The records Block Start

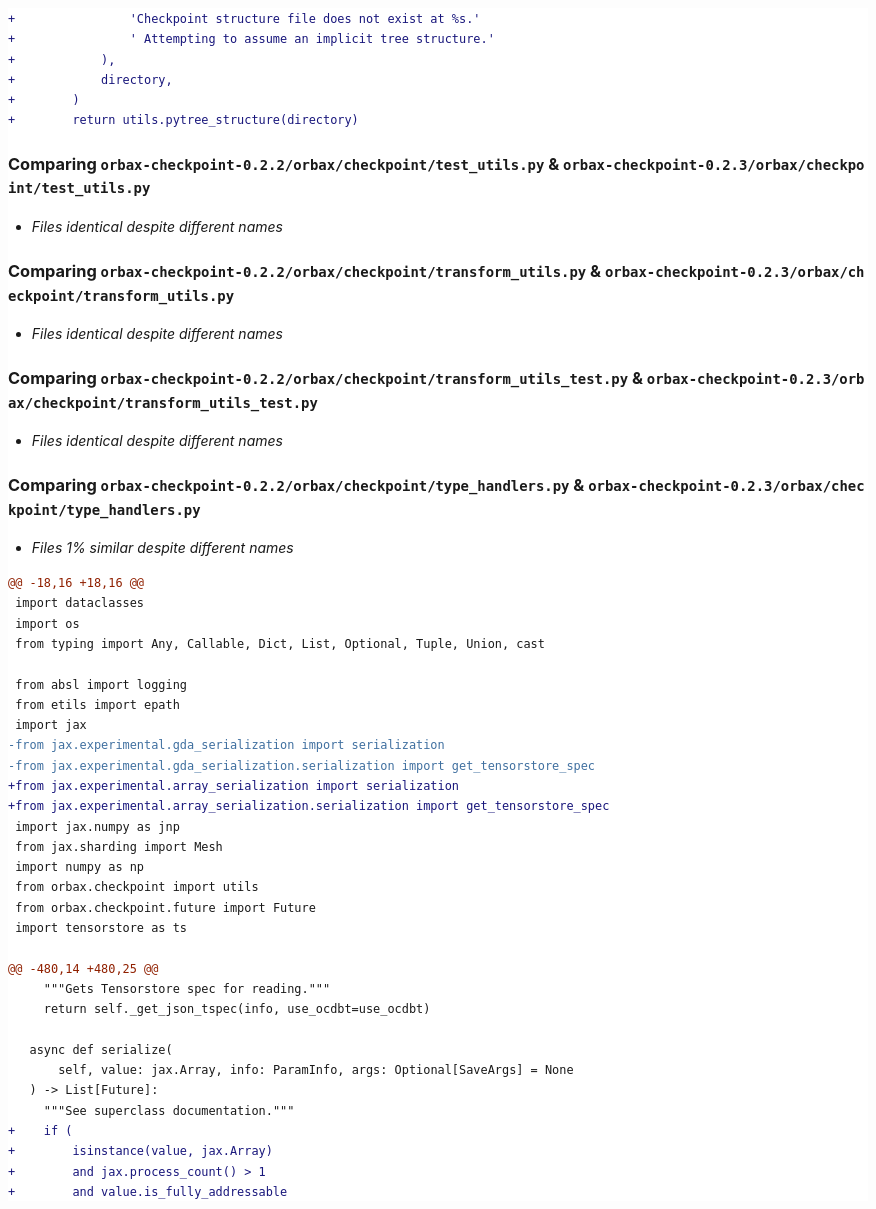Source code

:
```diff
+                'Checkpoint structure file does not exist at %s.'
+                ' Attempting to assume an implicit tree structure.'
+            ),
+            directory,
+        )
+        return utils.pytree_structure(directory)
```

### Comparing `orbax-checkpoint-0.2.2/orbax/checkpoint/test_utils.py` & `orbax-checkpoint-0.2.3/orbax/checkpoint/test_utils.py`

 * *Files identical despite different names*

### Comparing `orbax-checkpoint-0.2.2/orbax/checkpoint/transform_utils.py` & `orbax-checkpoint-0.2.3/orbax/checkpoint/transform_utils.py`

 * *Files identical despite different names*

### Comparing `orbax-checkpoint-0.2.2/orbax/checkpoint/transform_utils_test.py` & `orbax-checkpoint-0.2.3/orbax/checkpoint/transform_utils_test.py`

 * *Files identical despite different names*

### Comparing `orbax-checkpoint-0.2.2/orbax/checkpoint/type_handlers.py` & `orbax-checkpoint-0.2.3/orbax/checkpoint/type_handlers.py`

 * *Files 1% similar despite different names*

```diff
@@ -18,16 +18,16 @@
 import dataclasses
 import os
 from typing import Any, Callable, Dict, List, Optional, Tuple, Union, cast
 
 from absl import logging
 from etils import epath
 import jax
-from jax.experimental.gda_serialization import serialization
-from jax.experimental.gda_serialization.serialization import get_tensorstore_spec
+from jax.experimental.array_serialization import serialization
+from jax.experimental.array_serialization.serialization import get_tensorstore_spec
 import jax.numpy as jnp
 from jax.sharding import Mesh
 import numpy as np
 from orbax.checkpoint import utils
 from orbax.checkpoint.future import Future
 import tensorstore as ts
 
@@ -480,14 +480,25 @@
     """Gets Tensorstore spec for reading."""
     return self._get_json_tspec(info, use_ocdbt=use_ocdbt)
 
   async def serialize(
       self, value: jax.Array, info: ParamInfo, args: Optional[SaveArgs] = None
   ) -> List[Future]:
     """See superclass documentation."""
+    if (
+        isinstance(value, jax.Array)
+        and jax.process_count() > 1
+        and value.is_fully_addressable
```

The records Block End

## What needs to be done
Report every line of the preceding listing where the string "serialization" occurs.

## Your response
-from jax.experimental.gda_serialization import serialization
-from jax.experimental.gda_serialization.serialization import get_tensorstore_spec
+from jax.experimental.array_serialization import serialization
+from jax.experimental.array_serialization.serialization import get_tensorstore_spec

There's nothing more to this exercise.